======== Given data ========

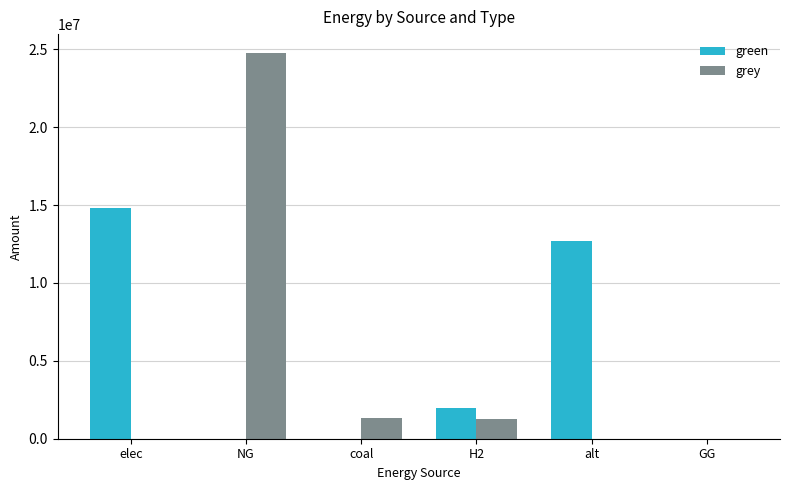

Is it true that green equals 17639095.3 at alt?

False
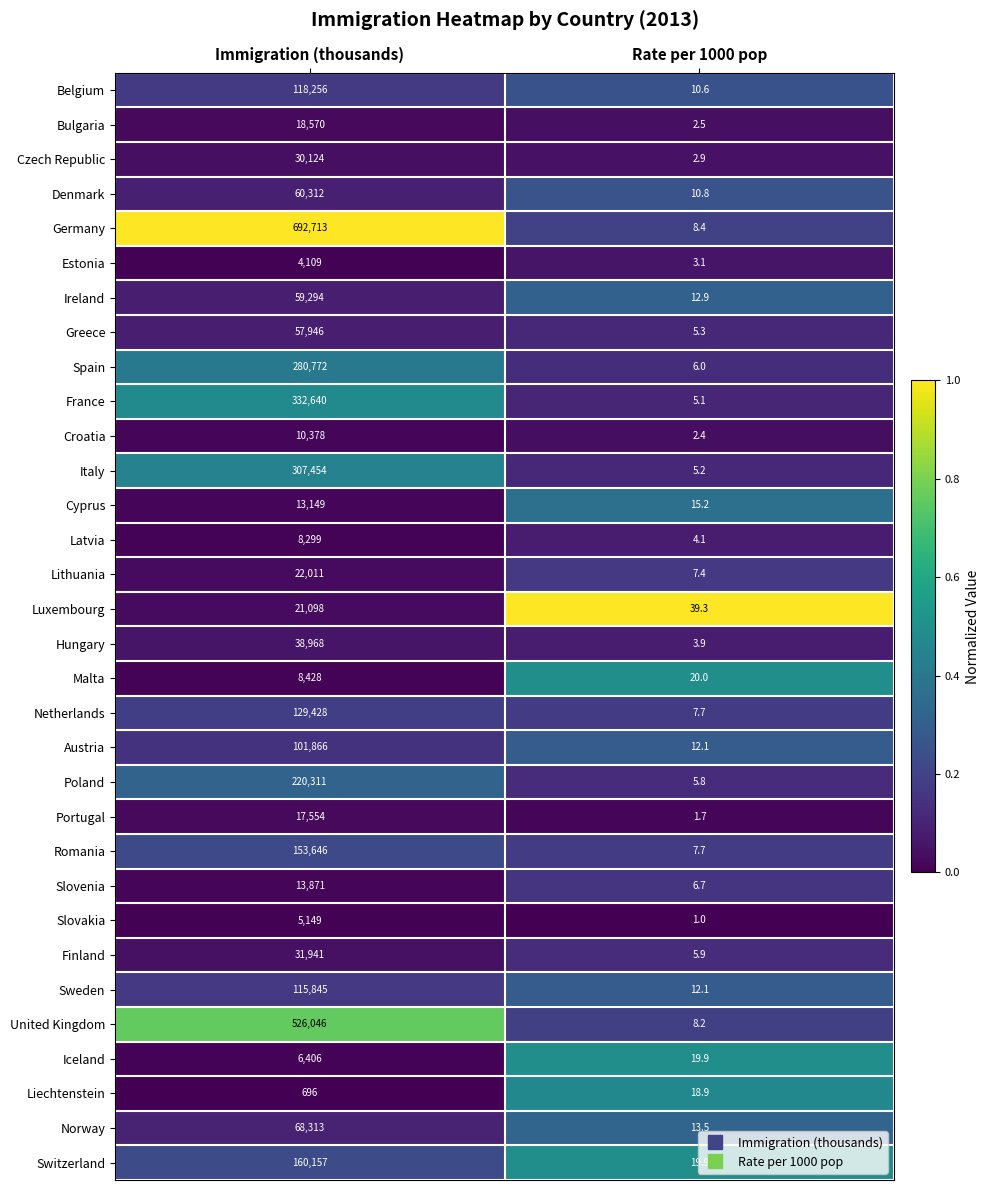

What is the spread (max minus min) of values at Immigration (thousands)?

692017.0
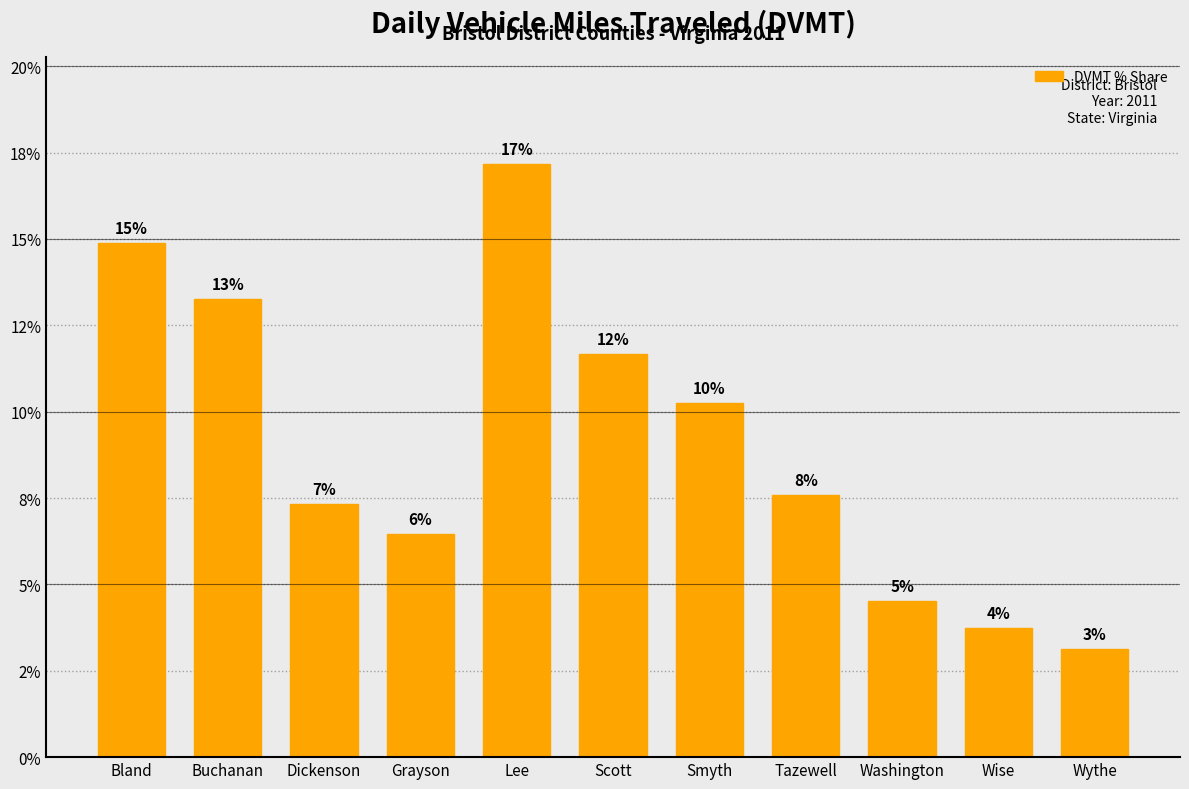

What position from the right is Scott?

6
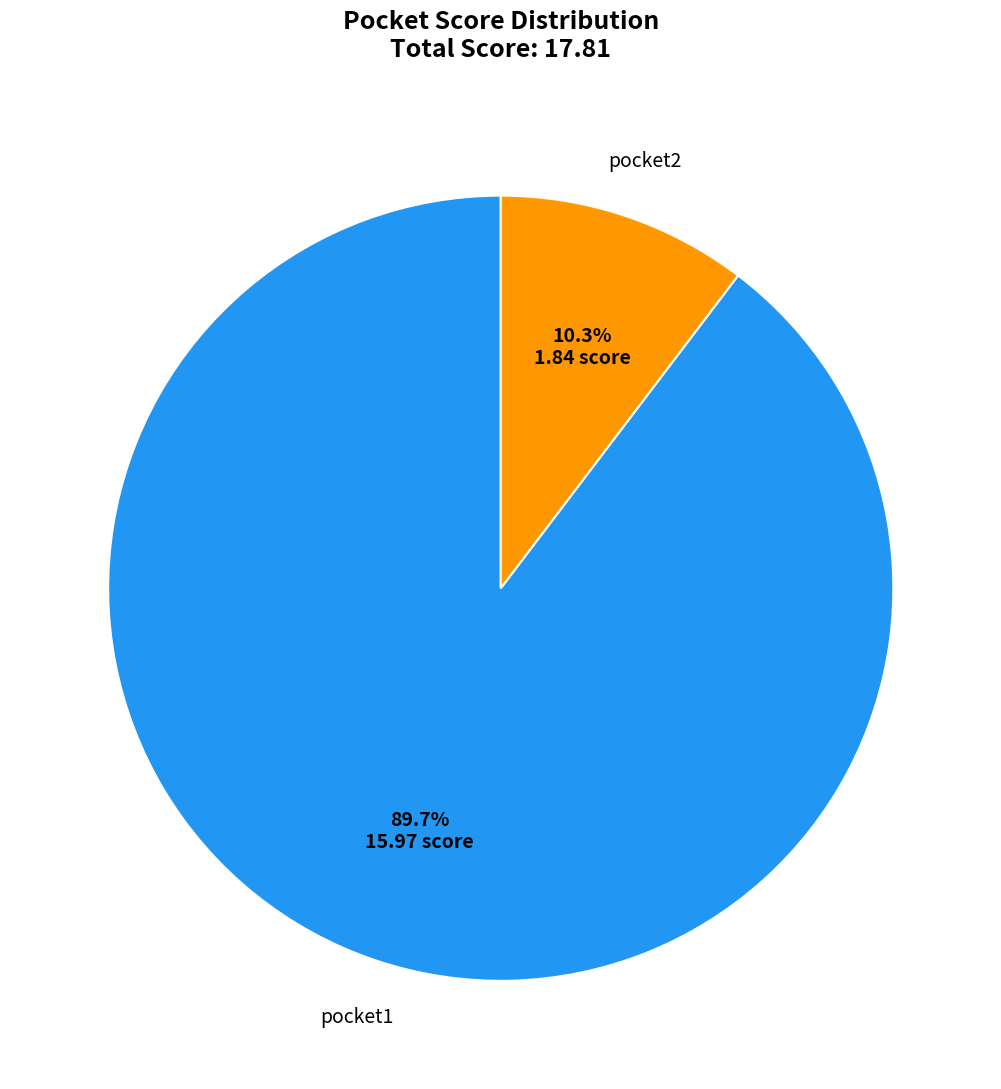

The pocket2 slice represents 10% of the pie. True or false?

True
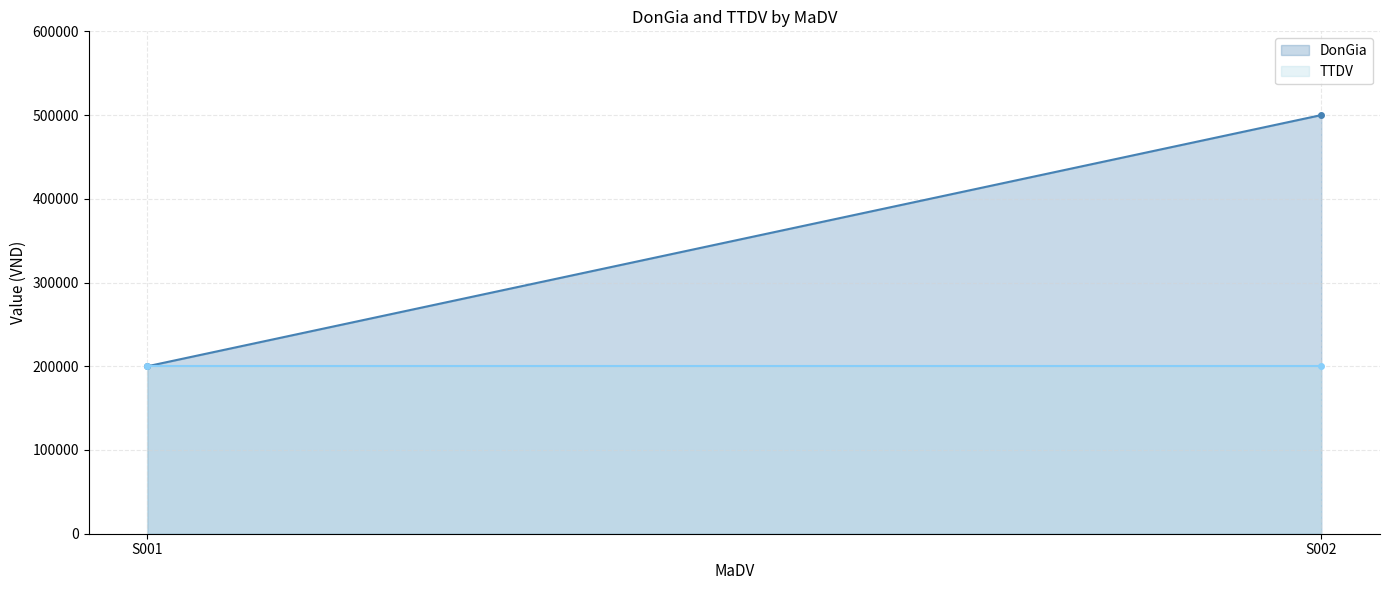

What is the sum of the TTDV values at S001 and S002?

400000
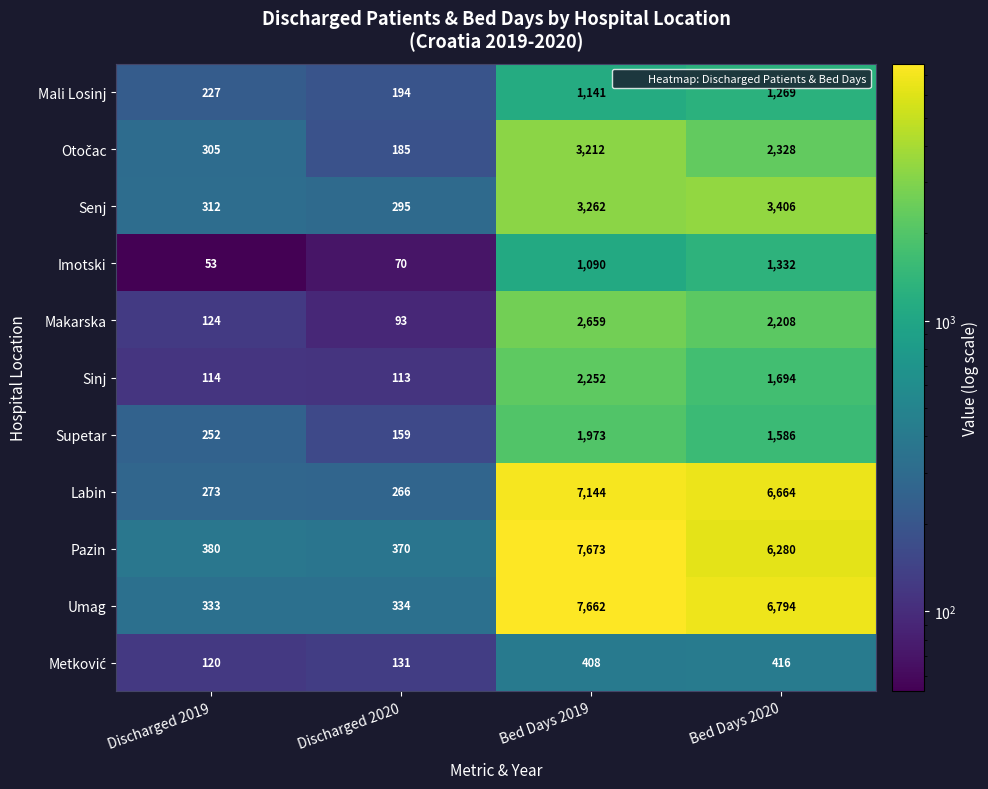

Is it true that Imotski equals 1090 at Bed Days 2019?

True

========

Task:
Copy all of the material above word for word, leaving out the pictures.

Exercise result:
Is it true that green equals 17639095.3 at alt?

False

What is the spread (max minus min) of values at Immigration (thousands)?

692017.0

What position from the right is Scott?

6

The pocket2 slice represents 10% of the pie. True or false?

True

What is the sum of the TTDV values at S001 and S002?

400000

Is it true that Imotski equals 1090 at Bed Days 2019?

True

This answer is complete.